Avoidance (nicotinic receptors in M.ip)
The simulation uncovered a foraging problem, where the animal remained around an odor patch it had given up on, because the give-up strategy reverts to random search. Instead, the animal should leave the current place and only resume search when its far away.
Path of simulated animal after giving up on a food odor.
In the diagram above, the animal remains near the abandoned food odor. The tight circles are the earlier seek before giving up, and the random path afterwards is the continued search. A better strategy would leave the green odor plume and explore other areas of the space.

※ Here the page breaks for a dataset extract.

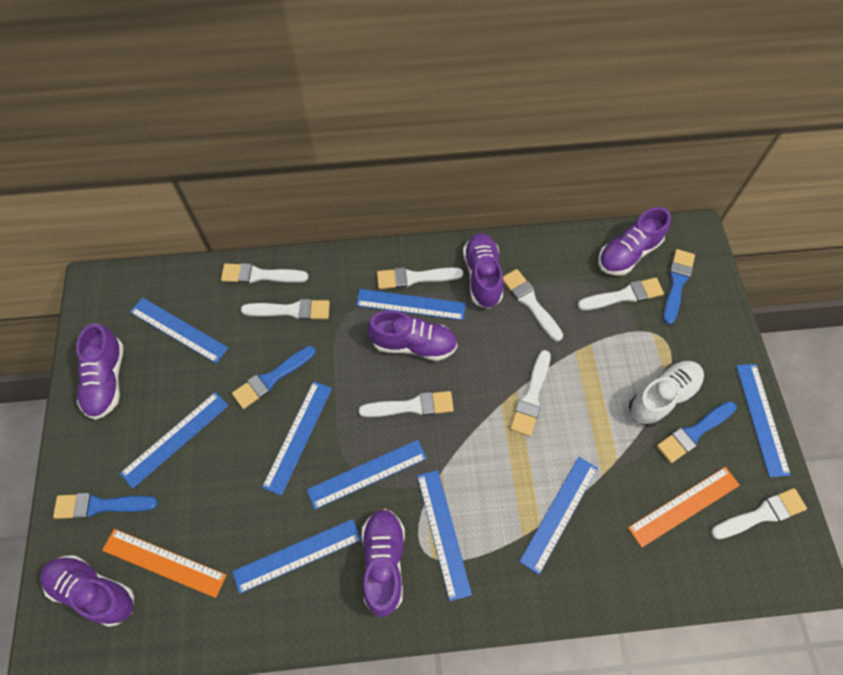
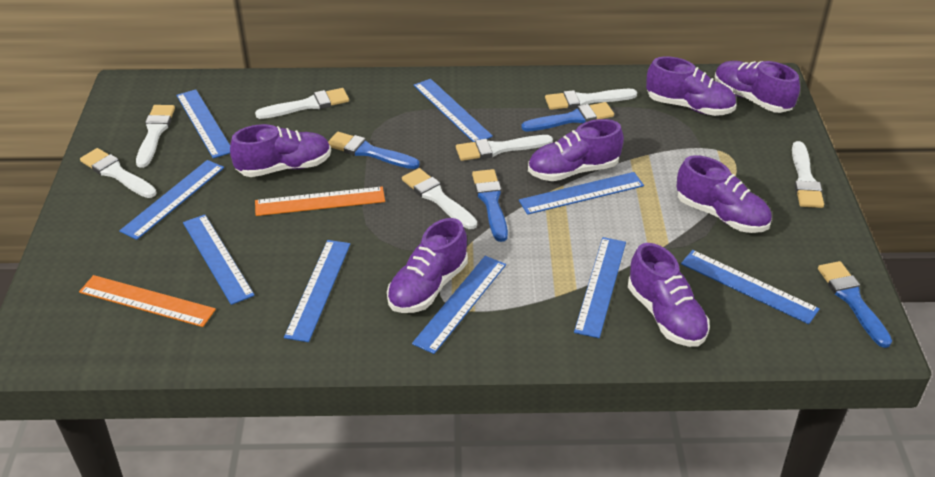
purple shoe: [40,555,134,627] [76,323,123,420] [362,509,405,617] [367,310,458,361] [463,233,504,309] [598,207,671,276] = 6 -> [230,124,331,177] [387,218,468,313] [528,119,624,181] [628,243,710,347] [646,56,736,116] [676,155,772,233] [715,61,800,113] = 7
white brush: [221,263,308,284] [241,299,330,320] [359,391,454,417] [377,267,463,289] [503,269,563,341] [510,350,551,436] [578,278,664,310] [711,488,807,539] = 8 -> [80,148,157,198] [136,105,175,168] [255,88,349,119] [402,168,477,229] [456,135,553,161] [545,89,637,110] [792,141,824,208] = 7
white shoe: [629,361,704,426] = 1 -> none = 0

As a possible circuit, the habenula (Hb.m) projects to the interpeduncular nucleus (M.ip) uses both glutamate and ACh as neurotransmitters, where ACh amplifies neural output. For low signals without ACh, the animal approaches the object, but high signals with ACh switch approach to avoidance. This avoidance switching is managed by the nicotine receptor (each) which is studied for nicotine addiction [Lee et al. 2019].
An interesting future essay might explore using nicotinic aversion to improve foraging by leaving an abandoned odor plume.